This exercise calls for printing every record exactly once more.
(PROVIDED ENTRIES Opens)
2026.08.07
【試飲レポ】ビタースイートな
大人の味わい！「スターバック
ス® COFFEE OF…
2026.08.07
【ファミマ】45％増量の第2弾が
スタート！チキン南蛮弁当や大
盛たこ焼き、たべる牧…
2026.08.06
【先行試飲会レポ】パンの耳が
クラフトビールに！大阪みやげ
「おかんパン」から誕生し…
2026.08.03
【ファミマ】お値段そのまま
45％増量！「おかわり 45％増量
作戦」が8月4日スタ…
(PROVIDED ENTRIES Closes)
**SOLVED EXERCISE:**
2026.08.07
【試飲レポ】ビタースイートな
大人の味わい！「スターバック
ス® COFFEE OF…
2026.08.07
【ファミマ】45％増量の第2弾が
スタート！チキン南蛮弁当や大
盛たこ焼き、たべる牧…
2026.08.06
【先行試飲会レポ】パンの耳が
クラフトビールに！大阪みやげ
「おかんパン」から誕生し…
2026.08.03
【ファミマ】お値段そのまま
45％増量！「おかわり 45％増量
作戦」が8月4日スタ…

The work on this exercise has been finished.